= Education Justice Project =

The Education Justice Project is a project of the University of Illinois at Urbana–Champaign to "build a model college-in-prison program that demonstrates the positive impacts of higher education upon incarcerated people, their families, the communities from which they come, the host institution, and society as a whole." It was founded in 2006 by Education professor Rebecca Ginsburg. Since 2009, the program has provided classes to more than 220 incarcerated people, primarily at Danville Correctional Center.

== Funding ==
The three sources of funds for the project are the University of Illinois, grants, and private donations. Approximately 25% of the donations they receive are from private donations. The estimated value of donated time on the part of faculty, graduate students, staff, and community members amounted to more than $200,000. Professors and grad students are not paid for teaching in the program - the program is volunteer-based.

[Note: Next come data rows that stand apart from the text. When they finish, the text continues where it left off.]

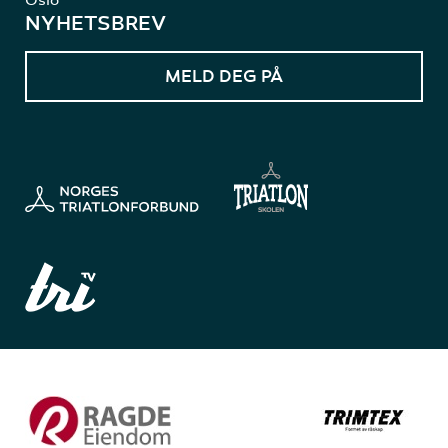
NYHETSBREV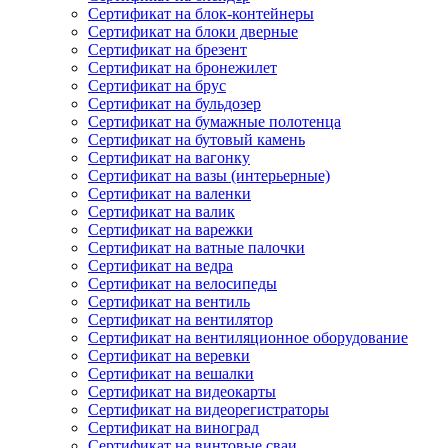
Сертификат на блок-контейнеры
Сертификат на блоки дверные
Сертификат на брезент
Сертификат на бронежилет
Сертификат на брус
Сертификат на бульдозер
Сертификат на бумажные полотенца
Сертификат на бутовый камень
Сертификат на вагонку
Сертификат на вазы (интерьерные)
Сертификат на валенки
Сертификат на валик
Сертификат на варежки
Сертификат на ватные палочки
Сертификат на ведра
Сертификат на велосипеды
Сертификат на вентиль
Сертификат на вентилятор
Сертификат на вентиляционное оборудование
Сертификат на веревки
Сертификат на вешалки
Сертификат на видеокарты
Сертификат на видеорегистраторы
Сертификат на виноград
Сертификат на винтовые сваи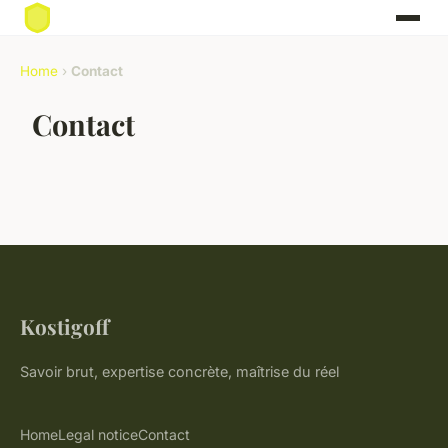
Home
›
Contact
Contact
Kostigoff
Savoir brut, expertise concrète, maîtrise du réel
Home
Legal notice
Contact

In 2017, the project received a $1 million grant from the Andrew W. Mellon Foundation. The funding will go toward developing a men's college-in-prison program at Danville Correctional Facility, along with further course offerings at a nearby women's prison, a new speaker's series, and an effort to improve the evaluation process of the program.

== Impact ==
As of 2019, more than 220 people have taken classes through the program, including an estimated 5 students now in grad school.

=== Criticisms ===
One of the main criticisms of the program is that although students can earn credits, that are transferable to a full degree program at a college or university, the program does not directly enable participants to earn a bachelor's degree. Additionally, Ginsburg acknowledges that the program needs "a better way to measure [its] success."